EXERCISE: Your answer must restate each entry below word for word, with no pictures in it.

SOURCE INFORMATION:
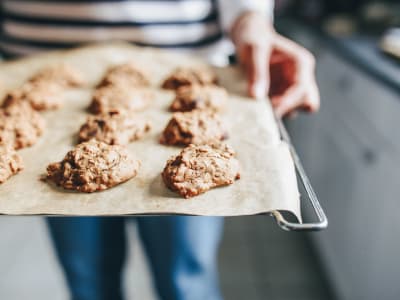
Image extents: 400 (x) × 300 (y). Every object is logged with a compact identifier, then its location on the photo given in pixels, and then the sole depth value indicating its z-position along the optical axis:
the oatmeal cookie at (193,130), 1.03
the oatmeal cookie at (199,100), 1.19
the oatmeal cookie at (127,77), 1.34
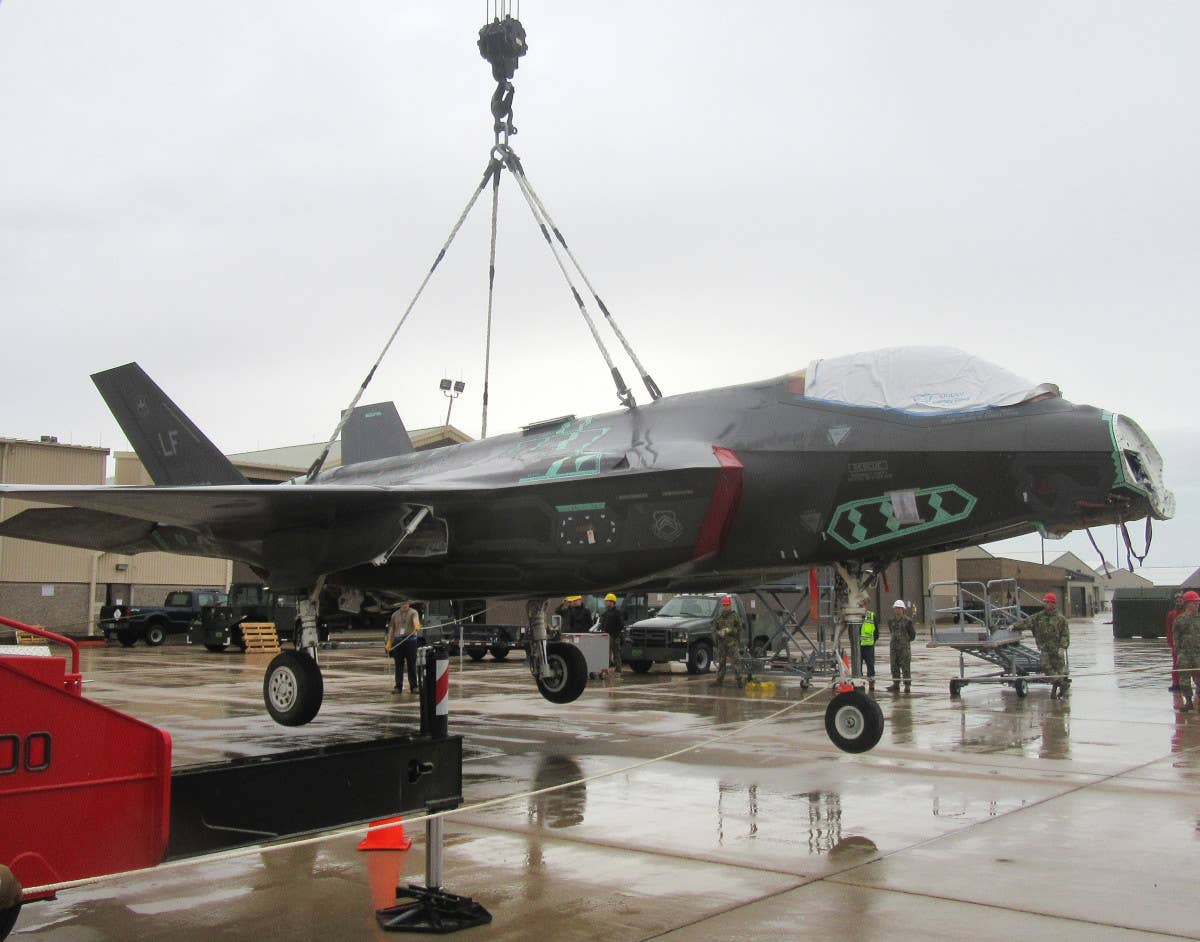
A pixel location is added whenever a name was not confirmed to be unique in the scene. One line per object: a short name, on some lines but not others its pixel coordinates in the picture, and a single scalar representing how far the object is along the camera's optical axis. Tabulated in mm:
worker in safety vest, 18781
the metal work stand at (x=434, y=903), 4973
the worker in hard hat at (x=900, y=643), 17797
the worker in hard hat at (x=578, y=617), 24453
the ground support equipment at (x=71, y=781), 3701
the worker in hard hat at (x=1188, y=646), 14961
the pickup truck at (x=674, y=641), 21797
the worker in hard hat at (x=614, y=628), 22156
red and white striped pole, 5855
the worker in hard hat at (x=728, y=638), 18984
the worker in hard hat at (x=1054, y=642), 16078
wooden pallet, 29938
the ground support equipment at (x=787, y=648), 18562
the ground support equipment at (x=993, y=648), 16328
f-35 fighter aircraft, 7859
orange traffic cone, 6578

RESPONSE BELOW:
Image extents: 400 (x) × 300 (y). Every object is logged with a compact identifier, then its location on the photo given in pixels, and then the sole depth value indicating its z-position along the optical axis:
the oatmeal cookie at (193,130), 1.03
the oatmeal cookie at (199,100), 1.19
the oatmeal cookie at (127,77), 1.34
A pixel location is added whenever a name was not confirmed to be unique in the scene. One line per object: a short name, on some lines but not others its pixel coordinates in the picture, and a single scalar representing how far the object is along the camera's optical axis. Tabulated in mm:
worker in safety vest, 18781
the metal work stand at (x=434, y=903), 4973
the worker in hard hat at (x=900, y=643), 17797
the worker in hard hat at (x=578, y=617), 24453
the ground support equipment at (x=71, y=781), 3701
the worker in hard hat at (x=1188, y=646), 14961
the pickup truck at (x=674, y=641), 21797
the worker in hard hat at (x=614, y=628), 22156
red and white striped pole, 5855
the worker in hard hat at (x=728, y=638), 18984
the worker in hard hat at (x=1054, y=642), 16078
wooden pallet, 29938
the ground support equipment at (x=787, y=648), 18562
the ground support equipment at (x=993, y=648), 16328
f-35 fighter aircraft, 7859
orange traffic cone, 6578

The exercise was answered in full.